Autonomous microsystems can be defined as an “individual functioning of its own accord with the ability to interpret and intelligently interact with its environment, whose fundamental physical dimension is on the order of a millimeter or smaller”. In nature autonomous microsystems, in the form of small insect species, have found an ecological niche that is unparalleled. In the last few years the convergence of a number of advancements in MicroElectroMechanical Systems or MEMS technology (including power generation, energy storage, communications, sensing, microfluidics and subcomponent assembly) has opened the door to creating artificial autonomous and “self-reliant” microsystems.

In our group we are working on the development of a number of different autonomous and self-reliant microsystems. One example of our work in this area includes the development of “Insect Cyborg Sentinels” which use embedded drug delivery and electrical elements to control the flight of living insects. We are also developing implantable, glucose powered, microfluidic devices that continuously monitor the bloodstream for the presence of biomarkers indicative of a traumatic injury and, when detected, provide a life extending treatment for it.

Our research in this area is supported by the Defense Advanced Research Projects Agency and the Office of Naval Research.

Reconfigurable and Programmable Matter

Reconfigurable systems are those in which some or all of a system’s physical, chemical or electrical properties can be changed either on-command to enhance functionality or in response to a change in external/internal conditions.
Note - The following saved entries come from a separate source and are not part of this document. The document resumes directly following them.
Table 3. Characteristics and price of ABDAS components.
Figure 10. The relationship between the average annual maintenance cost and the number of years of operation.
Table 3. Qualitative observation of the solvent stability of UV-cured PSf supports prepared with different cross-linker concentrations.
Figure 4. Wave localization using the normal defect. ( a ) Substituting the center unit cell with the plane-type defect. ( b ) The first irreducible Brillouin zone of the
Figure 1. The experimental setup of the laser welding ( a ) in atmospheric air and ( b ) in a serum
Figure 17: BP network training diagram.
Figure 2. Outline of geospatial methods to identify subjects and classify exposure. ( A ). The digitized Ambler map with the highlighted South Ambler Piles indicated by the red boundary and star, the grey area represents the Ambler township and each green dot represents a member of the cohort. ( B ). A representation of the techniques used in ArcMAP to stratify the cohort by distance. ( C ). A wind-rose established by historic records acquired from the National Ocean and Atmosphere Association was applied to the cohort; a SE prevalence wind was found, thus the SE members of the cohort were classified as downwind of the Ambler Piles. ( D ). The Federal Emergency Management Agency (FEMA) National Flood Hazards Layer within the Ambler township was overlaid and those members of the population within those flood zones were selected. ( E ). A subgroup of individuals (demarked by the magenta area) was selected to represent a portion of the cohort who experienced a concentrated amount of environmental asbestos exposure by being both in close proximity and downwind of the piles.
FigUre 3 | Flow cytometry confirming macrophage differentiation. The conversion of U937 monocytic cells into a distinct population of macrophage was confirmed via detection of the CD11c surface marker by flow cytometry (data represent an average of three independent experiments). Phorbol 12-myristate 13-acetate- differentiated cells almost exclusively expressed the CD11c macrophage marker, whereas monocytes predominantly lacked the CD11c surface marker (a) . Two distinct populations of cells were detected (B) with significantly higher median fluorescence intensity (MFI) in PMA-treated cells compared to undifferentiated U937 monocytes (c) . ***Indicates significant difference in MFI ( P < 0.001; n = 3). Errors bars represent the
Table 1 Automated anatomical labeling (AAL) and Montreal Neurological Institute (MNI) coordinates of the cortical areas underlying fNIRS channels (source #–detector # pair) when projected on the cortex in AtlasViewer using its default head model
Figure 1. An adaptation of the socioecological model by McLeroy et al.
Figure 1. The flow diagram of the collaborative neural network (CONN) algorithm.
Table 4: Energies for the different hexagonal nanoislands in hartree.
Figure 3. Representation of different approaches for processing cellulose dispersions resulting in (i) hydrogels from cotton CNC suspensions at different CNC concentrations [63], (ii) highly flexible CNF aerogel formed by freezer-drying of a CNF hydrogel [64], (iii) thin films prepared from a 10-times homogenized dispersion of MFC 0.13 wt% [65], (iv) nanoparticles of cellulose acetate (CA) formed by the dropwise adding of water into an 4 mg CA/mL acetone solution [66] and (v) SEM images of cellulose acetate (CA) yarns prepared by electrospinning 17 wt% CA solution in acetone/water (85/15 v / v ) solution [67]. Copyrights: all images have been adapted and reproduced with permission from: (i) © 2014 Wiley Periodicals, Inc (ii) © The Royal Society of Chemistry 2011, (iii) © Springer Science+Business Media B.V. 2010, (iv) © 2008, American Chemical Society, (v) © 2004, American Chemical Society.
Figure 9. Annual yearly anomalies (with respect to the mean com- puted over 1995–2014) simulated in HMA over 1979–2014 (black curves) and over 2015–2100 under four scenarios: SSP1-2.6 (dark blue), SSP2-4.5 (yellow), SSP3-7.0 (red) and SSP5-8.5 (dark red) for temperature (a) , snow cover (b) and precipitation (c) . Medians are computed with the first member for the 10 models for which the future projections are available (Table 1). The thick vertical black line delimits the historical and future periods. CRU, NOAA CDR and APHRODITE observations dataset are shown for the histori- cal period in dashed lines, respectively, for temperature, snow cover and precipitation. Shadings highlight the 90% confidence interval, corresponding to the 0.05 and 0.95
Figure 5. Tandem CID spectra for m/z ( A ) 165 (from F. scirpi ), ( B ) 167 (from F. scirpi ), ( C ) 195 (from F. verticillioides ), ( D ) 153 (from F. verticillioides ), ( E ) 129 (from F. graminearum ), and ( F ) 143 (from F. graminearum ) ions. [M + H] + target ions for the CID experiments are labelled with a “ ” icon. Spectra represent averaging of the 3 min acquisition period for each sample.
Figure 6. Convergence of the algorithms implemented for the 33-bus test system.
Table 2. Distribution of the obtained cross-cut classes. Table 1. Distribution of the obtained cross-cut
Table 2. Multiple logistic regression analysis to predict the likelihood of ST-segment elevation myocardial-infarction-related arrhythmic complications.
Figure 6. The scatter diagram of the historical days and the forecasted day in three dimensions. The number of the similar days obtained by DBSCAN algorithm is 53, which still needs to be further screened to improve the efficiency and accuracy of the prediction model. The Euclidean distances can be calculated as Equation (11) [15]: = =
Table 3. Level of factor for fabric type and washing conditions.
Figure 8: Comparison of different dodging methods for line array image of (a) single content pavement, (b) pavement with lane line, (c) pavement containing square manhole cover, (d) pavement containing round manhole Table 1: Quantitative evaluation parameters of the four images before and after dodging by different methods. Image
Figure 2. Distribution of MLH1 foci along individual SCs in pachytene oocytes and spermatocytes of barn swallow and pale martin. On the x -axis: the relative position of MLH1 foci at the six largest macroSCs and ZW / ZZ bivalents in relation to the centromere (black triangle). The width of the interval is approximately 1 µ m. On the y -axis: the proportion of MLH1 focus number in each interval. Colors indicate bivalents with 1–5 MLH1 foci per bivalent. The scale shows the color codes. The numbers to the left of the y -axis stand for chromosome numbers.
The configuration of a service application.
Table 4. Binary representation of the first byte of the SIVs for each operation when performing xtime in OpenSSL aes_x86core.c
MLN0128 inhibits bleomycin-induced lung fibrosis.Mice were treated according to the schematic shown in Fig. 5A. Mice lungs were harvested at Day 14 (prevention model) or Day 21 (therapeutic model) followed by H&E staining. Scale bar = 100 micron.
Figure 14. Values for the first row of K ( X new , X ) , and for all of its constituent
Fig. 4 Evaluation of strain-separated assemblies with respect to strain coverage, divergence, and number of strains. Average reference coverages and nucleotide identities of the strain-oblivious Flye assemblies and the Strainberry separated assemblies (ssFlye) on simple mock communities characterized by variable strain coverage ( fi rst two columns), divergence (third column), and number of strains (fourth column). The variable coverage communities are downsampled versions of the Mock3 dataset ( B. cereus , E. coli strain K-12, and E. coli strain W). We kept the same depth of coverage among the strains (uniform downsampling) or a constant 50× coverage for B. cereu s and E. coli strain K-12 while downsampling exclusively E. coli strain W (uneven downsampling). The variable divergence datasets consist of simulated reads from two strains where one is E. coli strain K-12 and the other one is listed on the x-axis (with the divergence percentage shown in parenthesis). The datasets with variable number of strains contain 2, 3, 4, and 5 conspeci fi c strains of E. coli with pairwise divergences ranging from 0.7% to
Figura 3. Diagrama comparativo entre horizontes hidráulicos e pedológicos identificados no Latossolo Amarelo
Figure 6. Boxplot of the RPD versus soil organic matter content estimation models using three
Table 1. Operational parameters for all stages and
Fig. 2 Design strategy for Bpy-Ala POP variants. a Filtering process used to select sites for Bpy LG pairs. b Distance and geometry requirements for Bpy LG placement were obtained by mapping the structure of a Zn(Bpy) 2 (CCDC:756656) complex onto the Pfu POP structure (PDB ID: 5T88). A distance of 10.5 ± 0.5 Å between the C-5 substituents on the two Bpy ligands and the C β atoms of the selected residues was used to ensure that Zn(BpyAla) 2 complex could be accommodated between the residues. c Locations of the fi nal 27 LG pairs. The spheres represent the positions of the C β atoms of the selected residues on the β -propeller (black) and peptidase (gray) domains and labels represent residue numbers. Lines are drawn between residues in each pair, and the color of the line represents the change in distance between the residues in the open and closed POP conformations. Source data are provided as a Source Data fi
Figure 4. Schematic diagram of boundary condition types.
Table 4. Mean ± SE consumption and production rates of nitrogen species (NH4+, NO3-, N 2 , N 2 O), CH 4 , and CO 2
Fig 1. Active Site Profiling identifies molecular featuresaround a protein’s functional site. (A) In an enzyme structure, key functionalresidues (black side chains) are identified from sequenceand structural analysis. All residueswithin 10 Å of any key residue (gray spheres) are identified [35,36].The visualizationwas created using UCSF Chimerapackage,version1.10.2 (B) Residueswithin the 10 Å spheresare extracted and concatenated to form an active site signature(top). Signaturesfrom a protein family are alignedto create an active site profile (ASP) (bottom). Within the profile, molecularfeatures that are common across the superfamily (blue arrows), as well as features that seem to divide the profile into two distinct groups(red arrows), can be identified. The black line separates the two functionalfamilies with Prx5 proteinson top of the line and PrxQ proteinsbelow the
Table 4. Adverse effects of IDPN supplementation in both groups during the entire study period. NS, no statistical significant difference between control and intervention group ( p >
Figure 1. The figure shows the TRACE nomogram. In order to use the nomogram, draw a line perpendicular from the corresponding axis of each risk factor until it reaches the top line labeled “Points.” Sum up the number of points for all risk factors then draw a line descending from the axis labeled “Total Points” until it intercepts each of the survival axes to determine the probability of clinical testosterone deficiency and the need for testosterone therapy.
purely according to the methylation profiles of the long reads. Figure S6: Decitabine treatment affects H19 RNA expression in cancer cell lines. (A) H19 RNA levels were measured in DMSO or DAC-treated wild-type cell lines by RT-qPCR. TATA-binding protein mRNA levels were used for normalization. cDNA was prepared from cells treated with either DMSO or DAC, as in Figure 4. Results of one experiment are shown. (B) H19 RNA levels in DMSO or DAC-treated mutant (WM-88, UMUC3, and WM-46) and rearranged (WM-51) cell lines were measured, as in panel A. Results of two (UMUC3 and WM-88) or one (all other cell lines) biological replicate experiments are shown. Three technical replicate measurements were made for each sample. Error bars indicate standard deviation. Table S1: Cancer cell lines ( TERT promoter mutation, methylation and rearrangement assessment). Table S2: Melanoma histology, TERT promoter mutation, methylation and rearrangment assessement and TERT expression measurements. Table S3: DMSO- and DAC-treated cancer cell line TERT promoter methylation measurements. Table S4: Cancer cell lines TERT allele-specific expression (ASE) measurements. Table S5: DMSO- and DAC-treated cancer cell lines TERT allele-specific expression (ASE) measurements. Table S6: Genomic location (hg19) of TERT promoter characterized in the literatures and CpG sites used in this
An example of such a system in the field of electronics is the Field Programmable Gate Array (FPGA). Put simply, these systems can be reprogrammed by the user at any time post-fabrication to perform any arbitrary set of logical functions. Such devices have a number of benefits including: Cost, Adaptability, Robustness, and Security. Despite the advantages demonstrated in electronics, in few other fields of chip-based technology have equivalently ubiquitous reconfigurability techniques been developed.

Our work in this area is focused on two areas: the development of fluidically reconfigurable photonics and ”programmable matter”. In the former of these we use traditional microfluidic transport techniques to shuttle around light instead of chemical species on a chip. We use these new techniques to create continuously adaptive optical elements which can be used to re-write optical circuits. Our work in programmable matter takes this idea a step further: instead of reconfiguring the elements of matter, we attempt to reconfigure the matter itself. Our approach to directed self-assembly could form the basis of a new microfabrication paradigm in which programmable, reconfigurable structures are assembled from simple, mass-producible units. This platform could be the basis for many other microsystems from integrated MEMS devices to lab-on-chip bioanalysis devices. Our assembly and disassembly methods are exploit both fluid dynamic and optical techniques.

Our research in this area is supported by the Defense Advanced Research Projects Agency, the Air Force Office of Scientific Research, and the National Science Foundation.